You spent 45 minutes explaining why her TSH of 3.5 is suboptimal. You drew diagrams. You referenced studies. She nodded. Then she ghosted.
The Education Trap just cost you $4,500.
Used by 127+ Functional Medicine Practices
Here's the paradox: The more you know, the worse you sell.
You think clarity creates conviction. It doesn't. It creates overwhelm.
You Say: "Your cortisol curve shows HPA axis dysfunction, which is affecting your methylation pathways..."
They Think: "This is too complicated. I'm out of my depth. I need to go home and research this."
You Say: "Normal ranges are based on sick populations. Optimal is 0.5 to 2.5."
They Think: "My insurance doctor said I'm fine. Is this guy just trying to sell me supplements?"
You Say: "This comprehensive protocol is $4,500, which includes the DUTCH test, GI Map, and 12 weeks of support..."
They Think: "$4,500?! My insurance doctor said I'm fine. This guy is trying to sell me something I don't need. I need to Google this when I get home."
You're not failing at sales. The game changed. In 2015, patients trusted expertise. In 2025, they trust Google. Their default mode is: "Prove it or I'm out." You can't prove it with words anymore. You can only prove it by making them FEEL the gap between where they are and where they should be.
Your Prefrontal Cortex (logic) is slow and skeptical. When you explain science, this part of the brain asks: "Is this true? Is he exaggerating?"
Your Amygdala (threat detection) is fast and visceral. It doesn't debate.
When a patient sees their result in a RED warning zone next to a GREEN safety zone, they don't ask "is this accurate?" They ask: "Am I in danger?"
The Visual Gap Method triggers the amygdala BEFORE the prefrontal cortex can activate skepticism. They convince themselves before you even state the price.
DANGER DETECTED
Brain processes this visual in 13 milliseconds. Skepticism is bypassed.
Every "let me think about it" costs you more than $4,500.
45 minutes explaining science. 3 follow-up emails. Hours wondering if you should reach out again.
After the 10th ghost, you start questioning: "Am I charging too much?" (The answer is no—your delivery is just wrong.)

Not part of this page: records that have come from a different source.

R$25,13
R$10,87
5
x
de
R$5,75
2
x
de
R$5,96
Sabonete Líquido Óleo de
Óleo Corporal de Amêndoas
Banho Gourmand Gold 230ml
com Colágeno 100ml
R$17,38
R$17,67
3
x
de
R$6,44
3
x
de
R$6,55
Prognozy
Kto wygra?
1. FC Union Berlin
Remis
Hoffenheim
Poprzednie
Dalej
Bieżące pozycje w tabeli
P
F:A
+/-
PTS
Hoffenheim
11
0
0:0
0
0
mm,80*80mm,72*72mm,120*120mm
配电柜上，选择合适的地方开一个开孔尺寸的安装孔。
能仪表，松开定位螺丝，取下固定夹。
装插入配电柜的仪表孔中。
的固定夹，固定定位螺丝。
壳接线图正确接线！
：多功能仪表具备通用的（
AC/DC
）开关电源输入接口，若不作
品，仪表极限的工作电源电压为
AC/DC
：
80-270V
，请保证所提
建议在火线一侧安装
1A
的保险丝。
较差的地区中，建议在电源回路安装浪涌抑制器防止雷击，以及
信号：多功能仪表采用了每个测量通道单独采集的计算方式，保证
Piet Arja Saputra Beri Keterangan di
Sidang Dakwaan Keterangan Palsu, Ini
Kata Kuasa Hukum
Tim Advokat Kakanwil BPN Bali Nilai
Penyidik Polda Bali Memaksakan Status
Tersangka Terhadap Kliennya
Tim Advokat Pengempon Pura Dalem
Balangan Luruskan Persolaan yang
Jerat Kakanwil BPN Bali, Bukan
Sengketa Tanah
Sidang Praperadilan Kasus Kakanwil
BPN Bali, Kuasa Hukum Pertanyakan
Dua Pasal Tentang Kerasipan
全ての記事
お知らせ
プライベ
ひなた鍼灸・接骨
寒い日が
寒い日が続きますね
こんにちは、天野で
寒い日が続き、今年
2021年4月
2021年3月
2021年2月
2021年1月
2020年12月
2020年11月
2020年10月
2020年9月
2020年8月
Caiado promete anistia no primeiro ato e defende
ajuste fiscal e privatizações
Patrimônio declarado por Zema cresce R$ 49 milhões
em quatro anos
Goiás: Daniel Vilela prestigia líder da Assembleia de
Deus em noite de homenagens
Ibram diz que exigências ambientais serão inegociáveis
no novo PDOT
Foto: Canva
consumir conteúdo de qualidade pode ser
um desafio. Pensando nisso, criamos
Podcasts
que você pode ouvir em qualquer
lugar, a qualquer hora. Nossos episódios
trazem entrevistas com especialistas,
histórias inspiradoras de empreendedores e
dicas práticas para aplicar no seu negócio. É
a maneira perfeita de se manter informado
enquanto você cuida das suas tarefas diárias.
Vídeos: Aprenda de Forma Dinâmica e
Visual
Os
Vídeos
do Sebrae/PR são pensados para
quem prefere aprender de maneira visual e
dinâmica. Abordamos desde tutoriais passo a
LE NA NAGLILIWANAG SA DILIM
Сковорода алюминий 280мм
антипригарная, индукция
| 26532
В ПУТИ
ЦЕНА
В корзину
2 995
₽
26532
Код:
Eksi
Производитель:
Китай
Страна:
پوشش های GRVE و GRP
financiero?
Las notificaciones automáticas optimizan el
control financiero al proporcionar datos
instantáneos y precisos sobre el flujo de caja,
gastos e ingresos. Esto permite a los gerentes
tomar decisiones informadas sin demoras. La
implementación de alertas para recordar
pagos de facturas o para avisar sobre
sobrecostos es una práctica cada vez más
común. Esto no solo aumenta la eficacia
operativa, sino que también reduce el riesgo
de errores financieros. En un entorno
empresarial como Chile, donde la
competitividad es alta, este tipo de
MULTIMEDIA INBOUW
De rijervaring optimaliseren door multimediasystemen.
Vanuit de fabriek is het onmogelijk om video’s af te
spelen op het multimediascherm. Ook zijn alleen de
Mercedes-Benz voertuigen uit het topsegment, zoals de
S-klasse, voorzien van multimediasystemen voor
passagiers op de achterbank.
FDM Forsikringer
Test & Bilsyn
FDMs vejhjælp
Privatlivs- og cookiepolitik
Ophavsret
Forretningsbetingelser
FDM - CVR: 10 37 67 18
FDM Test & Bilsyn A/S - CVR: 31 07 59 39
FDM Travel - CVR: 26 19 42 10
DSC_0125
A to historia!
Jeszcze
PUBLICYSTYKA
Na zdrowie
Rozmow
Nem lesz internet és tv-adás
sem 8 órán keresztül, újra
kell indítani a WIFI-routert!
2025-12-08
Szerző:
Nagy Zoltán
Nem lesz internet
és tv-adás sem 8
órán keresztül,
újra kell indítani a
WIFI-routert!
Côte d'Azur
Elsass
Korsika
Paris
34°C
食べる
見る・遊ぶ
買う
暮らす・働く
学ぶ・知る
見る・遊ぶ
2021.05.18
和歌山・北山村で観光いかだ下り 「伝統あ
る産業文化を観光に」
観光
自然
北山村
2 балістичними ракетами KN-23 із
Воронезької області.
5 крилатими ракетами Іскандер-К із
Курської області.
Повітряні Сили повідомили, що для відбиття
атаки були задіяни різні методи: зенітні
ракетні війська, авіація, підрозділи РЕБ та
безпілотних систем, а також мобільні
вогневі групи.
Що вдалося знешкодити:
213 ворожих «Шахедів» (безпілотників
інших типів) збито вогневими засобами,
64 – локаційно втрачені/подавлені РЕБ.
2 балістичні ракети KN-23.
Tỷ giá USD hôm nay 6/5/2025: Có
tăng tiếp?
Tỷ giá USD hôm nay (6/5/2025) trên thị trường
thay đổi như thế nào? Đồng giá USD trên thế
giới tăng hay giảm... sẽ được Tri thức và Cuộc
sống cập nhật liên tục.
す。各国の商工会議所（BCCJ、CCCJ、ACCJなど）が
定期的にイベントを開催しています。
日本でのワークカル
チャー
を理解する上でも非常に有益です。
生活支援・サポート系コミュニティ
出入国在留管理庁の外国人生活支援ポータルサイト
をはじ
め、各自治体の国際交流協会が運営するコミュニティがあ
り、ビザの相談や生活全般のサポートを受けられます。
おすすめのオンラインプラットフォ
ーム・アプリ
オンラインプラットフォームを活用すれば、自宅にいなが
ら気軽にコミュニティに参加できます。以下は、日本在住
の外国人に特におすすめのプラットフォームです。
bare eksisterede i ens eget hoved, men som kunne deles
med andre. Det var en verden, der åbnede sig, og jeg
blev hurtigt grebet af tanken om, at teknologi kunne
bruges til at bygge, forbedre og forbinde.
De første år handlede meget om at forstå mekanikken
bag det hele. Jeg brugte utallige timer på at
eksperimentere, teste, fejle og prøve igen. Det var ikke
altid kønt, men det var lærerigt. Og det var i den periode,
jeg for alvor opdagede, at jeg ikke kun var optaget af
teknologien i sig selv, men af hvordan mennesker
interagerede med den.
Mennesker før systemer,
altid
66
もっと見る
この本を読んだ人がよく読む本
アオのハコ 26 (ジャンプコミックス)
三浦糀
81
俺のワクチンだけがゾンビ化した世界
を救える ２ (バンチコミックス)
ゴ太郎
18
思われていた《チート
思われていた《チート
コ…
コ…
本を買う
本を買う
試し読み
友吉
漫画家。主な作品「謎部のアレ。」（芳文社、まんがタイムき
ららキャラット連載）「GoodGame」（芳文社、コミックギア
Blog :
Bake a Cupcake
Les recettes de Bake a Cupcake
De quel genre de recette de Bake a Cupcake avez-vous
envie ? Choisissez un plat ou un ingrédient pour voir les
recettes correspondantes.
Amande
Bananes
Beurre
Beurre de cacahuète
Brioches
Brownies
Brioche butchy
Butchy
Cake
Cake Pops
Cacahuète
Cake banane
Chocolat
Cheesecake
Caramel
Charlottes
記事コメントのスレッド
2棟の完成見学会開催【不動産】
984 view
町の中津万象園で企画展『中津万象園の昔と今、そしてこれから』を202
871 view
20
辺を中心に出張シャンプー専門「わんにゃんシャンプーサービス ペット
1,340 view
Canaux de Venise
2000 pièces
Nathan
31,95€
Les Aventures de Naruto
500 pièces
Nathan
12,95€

That woman who ghosted? She's still fatigued. You had the solution, but couldn't bridge the gap.
Revenue With Visual Gap (68% Rate)
$30,600
Per month
Monthly Revenue Added
+$14,850
That's $178,200 per year found money.
Stop "selling" packages. Start prescribing protocols to patients who already see the problem.
Complete "Done-For-You" Setup
$3,500
One-time setup + $199/mo
We brand the interface to look like a VC-backed health tech company. Your patients don't see "Dr. Smith's Office." They see a premium diagnostic platform.
We train the AI on YOUR specific clinical voice. It explains TSH conversion exactly how you would—perfectly, every single time.
When patients see the red gap, price objections evaporate. They aren't comparing $4,500 to "doing nothing." They're comparing it to STAYING in the red zone.
You don't touch the tech. You paste one line of code. We customize everything to your protocols, your ranges, your voice.
P.S. We can only onboard 5 new clinics per month to ensure quality implementation. Once we hit capacity, the waitlist opens and pricing increases to $5,500 setup. Current openings: 3 spots remaining for January cohort.
P.P.S. Dr. Sarah Mitchell (Texas) closed a $5,500 package 6 days after implementation using this exact system. Her previous close rate: 31%. Her current close rate: 74%.
She'll ask: "But my insurance doctor said my labs were normal?"
You have two options:
Spend 30 minutes explaining why 'normal' isn't optimal. Draw diagrams. Reference studies. Watch her eyes glaze over. Hear 'let me think about it.' Follow up three times. Ghost.
Show her the screen. Her TSH in the red zone. The optimal zone in green. The gap between them. Watch her face change. Hear: "Okay, what do we do?" Close a $4,500 package in 12 minutes.
Patient View
Enter a value like 3.5 (often considered "normal" by insurance) or 1.5 (optimal).
Analysis Complete
Practitioner Note: This is where the patient asks "How do we fix this?"